Lo Shogi e il Chess, essendo giochi a conoscenza completa e perfetta, non dispongono di dispositivi che introducano casualità. Questo però non reca detrimento al gioco: non c’è caso dato che non c’è una storia da “depotenziare”. A sua volta ciò non vuol dire che Shogi e Chess siano giochi privi di imprevedibilità e incertezza, e quindi privi di mordente.
Veniamo alla seconda questione: i boardwargame hanno una dimensione narrativa, mentre Chess e Shogi non raccontano nulla, non hanno ambientazione. Questa osservazione è vera, ma, alla luce di quanto abbiamo indicato nei paragrafi precedenti, acquista un significato ben più ampio di quello che sembra avere a prima vista: gli Scacchi non hanno nessuna specifica ambientazione perché in un certo senso le riassumono essenzialmente tutte.

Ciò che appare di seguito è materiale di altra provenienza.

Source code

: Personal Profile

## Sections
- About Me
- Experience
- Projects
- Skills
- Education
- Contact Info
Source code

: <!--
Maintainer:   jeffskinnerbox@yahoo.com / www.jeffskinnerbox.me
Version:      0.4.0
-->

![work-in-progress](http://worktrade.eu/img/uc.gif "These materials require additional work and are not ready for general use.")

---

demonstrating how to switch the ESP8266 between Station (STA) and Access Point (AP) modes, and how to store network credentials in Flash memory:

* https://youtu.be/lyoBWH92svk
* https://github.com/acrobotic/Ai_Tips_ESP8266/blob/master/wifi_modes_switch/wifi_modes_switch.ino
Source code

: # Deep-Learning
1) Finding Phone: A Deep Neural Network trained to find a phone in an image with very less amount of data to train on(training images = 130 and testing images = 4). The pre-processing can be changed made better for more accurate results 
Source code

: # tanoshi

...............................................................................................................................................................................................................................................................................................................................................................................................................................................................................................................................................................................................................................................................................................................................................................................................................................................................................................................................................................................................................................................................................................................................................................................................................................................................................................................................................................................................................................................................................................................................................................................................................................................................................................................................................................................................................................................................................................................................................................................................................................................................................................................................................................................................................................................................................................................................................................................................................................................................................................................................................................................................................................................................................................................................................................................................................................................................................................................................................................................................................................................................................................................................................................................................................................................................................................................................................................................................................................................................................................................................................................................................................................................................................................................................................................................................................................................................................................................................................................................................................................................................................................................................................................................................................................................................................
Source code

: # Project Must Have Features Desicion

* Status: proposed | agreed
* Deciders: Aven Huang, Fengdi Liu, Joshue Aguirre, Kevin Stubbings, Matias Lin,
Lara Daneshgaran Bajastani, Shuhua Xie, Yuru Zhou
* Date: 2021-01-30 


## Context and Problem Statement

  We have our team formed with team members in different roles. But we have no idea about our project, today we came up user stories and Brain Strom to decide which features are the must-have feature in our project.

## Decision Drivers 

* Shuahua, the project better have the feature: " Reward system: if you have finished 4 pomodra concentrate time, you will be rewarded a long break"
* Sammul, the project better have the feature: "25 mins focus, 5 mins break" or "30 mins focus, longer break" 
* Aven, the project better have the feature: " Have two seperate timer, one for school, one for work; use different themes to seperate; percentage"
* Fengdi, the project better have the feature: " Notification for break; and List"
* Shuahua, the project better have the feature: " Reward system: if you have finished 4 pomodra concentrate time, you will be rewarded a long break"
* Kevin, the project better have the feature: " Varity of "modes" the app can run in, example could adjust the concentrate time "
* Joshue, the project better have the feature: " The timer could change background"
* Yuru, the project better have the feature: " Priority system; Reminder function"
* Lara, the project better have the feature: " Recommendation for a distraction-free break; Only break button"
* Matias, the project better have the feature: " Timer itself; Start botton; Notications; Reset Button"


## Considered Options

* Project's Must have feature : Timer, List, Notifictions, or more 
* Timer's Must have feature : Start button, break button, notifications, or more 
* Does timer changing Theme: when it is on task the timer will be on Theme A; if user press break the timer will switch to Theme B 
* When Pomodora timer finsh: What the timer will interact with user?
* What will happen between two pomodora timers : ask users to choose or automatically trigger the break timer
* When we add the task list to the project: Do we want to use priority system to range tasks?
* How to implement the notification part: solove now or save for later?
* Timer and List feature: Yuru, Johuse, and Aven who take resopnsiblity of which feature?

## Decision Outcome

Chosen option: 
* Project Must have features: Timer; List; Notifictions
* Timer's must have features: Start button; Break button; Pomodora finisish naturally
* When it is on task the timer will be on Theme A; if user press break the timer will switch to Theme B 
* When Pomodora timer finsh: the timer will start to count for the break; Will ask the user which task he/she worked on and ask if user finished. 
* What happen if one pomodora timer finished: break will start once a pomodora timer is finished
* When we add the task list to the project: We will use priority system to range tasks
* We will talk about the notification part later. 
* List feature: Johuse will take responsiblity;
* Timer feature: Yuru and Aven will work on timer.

Peraltro i protagonisti dello scontro scacchistico non sono figure storicamente individuabili, ma pure potenze, o meglio ancora pure potenzialità dinamiche. Stiamo allora dicendo che gli Scacchi sono un autentico wargame o un autentico boardgame storico? No: stiamo dicendo che se dovessimo adoperare tali categorie per definire gli Scacchi dovremmo necessariamente trascenderle. Gli Scacchi (il Chess, lo Shogi) sono in tal senso un boardgame meta-storico, o un wargame metafisico che nel non rappresentare nulla (astratto), in realtà, rappresenta tutto quanto c’è di essenziale nell’arte di Πόλεμος (Polemos).